• [What you need to do]:
Starting at the line containing "Figure 2. Dynamic" and ending at the line containing "Figure 6. SEM", print every line of the material below exactly, both ends included, and stop there.

• [Supplied material]:
##############################
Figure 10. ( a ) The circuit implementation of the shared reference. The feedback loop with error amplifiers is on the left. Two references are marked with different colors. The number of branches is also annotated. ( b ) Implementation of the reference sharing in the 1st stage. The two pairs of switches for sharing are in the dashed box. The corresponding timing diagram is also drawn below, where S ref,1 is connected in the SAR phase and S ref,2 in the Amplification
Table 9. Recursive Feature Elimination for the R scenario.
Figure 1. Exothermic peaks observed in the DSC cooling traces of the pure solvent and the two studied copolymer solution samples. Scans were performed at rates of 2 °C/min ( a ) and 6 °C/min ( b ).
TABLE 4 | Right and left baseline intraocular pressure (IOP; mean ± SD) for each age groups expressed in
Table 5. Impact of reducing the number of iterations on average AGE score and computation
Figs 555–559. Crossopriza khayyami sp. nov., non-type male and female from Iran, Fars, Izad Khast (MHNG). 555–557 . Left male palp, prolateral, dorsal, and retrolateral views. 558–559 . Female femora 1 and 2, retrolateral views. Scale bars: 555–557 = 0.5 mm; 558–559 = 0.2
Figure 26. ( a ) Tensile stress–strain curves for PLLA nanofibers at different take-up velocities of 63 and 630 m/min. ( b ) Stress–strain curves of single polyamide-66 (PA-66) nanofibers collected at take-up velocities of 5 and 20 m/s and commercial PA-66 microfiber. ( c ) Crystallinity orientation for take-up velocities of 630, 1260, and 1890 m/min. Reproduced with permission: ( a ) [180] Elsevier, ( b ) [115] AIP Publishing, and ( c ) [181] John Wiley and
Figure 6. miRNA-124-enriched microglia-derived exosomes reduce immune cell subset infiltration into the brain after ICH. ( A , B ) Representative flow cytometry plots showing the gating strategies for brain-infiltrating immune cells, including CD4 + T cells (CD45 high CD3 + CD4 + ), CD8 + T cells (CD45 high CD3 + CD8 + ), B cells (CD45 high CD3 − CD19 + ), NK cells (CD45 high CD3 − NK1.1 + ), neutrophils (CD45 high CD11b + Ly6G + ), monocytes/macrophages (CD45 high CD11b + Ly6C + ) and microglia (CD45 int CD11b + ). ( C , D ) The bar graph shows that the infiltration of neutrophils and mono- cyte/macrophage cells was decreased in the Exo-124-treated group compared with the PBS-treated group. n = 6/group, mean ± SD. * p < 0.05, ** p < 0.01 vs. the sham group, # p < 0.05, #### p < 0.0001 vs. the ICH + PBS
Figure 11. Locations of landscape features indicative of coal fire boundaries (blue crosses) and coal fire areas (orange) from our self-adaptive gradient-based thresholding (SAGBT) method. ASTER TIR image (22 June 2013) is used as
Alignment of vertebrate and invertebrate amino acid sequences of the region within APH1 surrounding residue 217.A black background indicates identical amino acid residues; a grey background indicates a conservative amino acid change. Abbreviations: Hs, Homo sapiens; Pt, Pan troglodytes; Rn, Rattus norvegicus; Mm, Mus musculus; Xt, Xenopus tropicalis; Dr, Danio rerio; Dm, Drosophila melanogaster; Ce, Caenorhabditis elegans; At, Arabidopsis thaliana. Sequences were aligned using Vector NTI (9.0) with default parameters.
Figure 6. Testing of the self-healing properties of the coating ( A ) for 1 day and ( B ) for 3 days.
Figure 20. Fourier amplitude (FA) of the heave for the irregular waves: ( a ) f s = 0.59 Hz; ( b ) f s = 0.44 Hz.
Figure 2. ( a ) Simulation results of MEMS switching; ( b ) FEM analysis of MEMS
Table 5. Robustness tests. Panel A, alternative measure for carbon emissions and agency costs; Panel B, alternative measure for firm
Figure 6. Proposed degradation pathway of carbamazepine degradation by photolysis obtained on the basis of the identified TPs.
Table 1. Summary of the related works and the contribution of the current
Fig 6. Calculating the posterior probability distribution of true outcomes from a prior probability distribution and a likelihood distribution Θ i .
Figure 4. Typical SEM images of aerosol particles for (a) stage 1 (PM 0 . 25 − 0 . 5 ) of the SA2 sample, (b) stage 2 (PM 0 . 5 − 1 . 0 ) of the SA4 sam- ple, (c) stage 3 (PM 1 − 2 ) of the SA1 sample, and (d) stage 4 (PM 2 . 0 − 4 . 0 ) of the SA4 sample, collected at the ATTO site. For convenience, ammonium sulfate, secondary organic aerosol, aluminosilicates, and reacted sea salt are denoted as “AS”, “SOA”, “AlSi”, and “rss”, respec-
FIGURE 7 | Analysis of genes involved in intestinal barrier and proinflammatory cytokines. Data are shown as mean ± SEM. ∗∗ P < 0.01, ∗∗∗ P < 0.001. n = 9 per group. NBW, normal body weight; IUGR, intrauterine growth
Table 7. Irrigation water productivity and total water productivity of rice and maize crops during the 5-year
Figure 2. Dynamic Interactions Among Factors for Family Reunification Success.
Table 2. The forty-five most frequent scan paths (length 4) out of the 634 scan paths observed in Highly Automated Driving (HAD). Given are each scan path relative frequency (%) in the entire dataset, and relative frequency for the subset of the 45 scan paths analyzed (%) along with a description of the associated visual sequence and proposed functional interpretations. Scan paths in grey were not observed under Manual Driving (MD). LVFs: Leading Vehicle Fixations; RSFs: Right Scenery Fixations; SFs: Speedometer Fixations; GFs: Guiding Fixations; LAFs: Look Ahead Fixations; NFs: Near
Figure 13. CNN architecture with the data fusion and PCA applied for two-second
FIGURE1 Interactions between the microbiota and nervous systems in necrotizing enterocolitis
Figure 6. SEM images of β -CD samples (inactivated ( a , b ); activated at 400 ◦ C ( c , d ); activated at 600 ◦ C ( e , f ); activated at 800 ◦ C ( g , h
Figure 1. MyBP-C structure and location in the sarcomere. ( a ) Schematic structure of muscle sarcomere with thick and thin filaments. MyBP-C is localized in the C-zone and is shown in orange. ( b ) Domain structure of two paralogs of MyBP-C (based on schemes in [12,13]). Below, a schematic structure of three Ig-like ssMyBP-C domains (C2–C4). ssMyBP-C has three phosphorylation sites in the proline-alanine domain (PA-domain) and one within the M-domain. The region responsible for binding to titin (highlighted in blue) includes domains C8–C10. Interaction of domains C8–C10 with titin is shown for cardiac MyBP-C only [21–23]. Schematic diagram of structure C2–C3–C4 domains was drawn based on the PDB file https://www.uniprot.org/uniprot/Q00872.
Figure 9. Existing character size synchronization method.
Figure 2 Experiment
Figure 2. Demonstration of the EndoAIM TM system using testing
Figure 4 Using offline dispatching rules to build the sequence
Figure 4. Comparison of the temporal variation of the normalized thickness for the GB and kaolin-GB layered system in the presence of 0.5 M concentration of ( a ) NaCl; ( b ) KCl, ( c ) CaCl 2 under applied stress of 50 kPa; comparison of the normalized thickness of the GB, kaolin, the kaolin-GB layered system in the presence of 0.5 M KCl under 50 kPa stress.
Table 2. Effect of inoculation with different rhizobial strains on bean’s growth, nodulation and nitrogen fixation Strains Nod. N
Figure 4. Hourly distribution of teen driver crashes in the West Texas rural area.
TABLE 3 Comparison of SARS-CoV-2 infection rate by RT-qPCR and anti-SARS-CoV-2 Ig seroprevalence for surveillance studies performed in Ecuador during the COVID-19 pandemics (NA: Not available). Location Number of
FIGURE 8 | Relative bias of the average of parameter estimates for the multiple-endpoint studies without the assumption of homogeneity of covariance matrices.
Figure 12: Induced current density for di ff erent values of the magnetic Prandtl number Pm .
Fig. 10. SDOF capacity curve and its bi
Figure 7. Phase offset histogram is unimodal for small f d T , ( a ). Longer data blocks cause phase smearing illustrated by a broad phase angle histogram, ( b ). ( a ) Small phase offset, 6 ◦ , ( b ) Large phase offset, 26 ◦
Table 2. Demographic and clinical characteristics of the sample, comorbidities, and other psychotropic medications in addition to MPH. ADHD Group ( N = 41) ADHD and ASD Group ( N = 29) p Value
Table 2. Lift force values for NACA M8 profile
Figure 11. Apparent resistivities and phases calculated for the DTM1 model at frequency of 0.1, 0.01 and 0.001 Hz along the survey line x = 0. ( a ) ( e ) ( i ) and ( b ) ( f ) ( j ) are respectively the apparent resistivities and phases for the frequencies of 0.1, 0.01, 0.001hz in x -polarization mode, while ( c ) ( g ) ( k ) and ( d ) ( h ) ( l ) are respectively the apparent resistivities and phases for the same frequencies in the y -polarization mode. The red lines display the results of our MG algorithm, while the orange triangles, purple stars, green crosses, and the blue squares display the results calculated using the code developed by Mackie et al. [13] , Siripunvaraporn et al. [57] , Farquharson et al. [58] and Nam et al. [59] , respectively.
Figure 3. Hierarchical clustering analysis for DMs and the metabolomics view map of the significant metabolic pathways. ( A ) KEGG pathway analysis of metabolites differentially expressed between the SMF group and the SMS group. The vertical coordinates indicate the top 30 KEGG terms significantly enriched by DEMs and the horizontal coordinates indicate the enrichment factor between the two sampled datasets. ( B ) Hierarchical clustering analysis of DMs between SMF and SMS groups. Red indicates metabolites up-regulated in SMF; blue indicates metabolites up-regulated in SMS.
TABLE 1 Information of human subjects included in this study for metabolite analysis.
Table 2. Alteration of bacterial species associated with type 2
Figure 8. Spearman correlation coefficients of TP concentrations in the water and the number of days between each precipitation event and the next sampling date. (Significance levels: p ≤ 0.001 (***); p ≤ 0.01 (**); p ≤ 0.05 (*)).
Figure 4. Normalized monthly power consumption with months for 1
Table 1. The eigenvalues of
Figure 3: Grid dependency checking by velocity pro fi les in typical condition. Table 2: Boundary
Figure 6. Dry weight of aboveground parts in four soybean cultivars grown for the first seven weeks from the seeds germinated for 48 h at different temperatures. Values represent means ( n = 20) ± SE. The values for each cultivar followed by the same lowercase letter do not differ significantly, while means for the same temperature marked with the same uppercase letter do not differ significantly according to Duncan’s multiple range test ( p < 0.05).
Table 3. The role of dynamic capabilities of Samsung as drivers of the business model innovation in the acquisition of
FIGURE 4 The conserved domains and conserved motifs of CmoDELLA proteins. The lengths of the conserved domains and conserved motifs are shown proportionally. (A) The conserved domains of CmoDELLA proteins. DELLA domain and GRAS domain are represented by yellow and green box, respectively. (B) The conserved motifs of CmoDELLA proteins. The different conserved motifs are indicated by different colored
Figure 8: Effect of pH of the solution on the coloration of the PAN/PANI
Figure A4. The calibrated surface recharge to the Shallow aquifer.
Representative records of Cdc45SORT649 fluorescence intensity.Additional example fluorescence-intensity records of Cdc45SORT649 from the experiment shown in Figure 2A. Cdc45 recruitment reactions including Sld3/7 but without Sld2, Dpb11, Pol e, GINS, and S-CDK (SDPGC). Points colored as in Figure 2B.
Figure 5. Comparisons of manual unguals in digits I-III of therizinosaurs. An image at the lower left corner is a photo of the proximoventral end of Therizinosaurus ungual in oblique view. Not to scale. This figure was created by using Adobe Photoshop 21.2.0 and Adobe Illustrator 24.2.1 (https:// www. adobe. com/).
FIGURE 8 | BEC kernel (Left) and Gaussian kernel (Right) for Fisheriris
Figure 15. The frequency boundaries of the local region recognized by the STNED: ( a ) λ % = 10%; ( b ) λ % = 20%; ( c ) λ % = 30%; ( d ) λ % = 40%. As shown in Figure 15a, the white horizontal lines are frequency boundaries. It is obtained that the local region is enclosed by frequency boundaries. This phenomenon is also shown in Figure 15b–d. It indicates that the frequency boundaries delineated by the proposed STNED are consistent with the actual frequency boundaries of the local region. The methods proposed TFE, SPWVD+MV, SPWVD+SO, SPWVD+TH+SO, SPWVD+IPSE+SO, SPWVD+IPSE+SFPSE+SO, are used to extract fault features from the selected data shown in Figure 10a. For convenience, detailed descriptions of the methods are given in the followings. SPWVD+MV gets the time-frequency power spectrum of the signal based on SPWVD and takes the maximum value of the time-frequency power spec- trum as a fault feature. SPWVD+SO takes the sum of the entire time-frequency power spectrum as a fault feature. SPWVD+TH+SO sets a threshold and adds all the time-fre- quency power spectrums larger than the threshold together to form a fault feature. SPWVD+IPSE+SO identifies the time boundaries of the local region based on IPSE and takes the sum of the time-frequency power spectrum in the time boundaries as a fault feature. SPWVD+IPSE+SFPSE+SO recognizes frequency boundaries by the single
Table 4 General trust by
##############################
• [Response to this task]:
Figure 2. Dynamic Interactions Among Factors for Family Reunification Success.
Table 2. The forty-five most frequent scan paths (length 4) out of the 634 scan paths observed in Highly Automated Driving (HAD). Given are each scan path relative frequency (%) in the entire dataset, and relative frequency for the subset of the 45 scan paths analyzed (%) along with a description of the associated visual sequence and proposed functional interpretations. Scan paths in grey were not observed under Manual Driving (MD). LVFs: Leading Vehicle Fixations; RSFs: Right Scenery Fixations; SFs: Speedometer Fixations; GFs: Guiding Fixations; LAFs: Look Ahead Fixations; NFs: Near
Figure 13. CNN architecture with the data fusion and PCA applied for two-second
FIGURE1 Interactions between the microbiota and nervous systems in necrotizing enterocolitis
Figure 6. SEM images of β -CD samples (inactivated ( a , b ); activated at 400 ◦ C ( c , d ); activated at 600 ◦ C ( e , f ); activated at 800 ◦ C ( g , h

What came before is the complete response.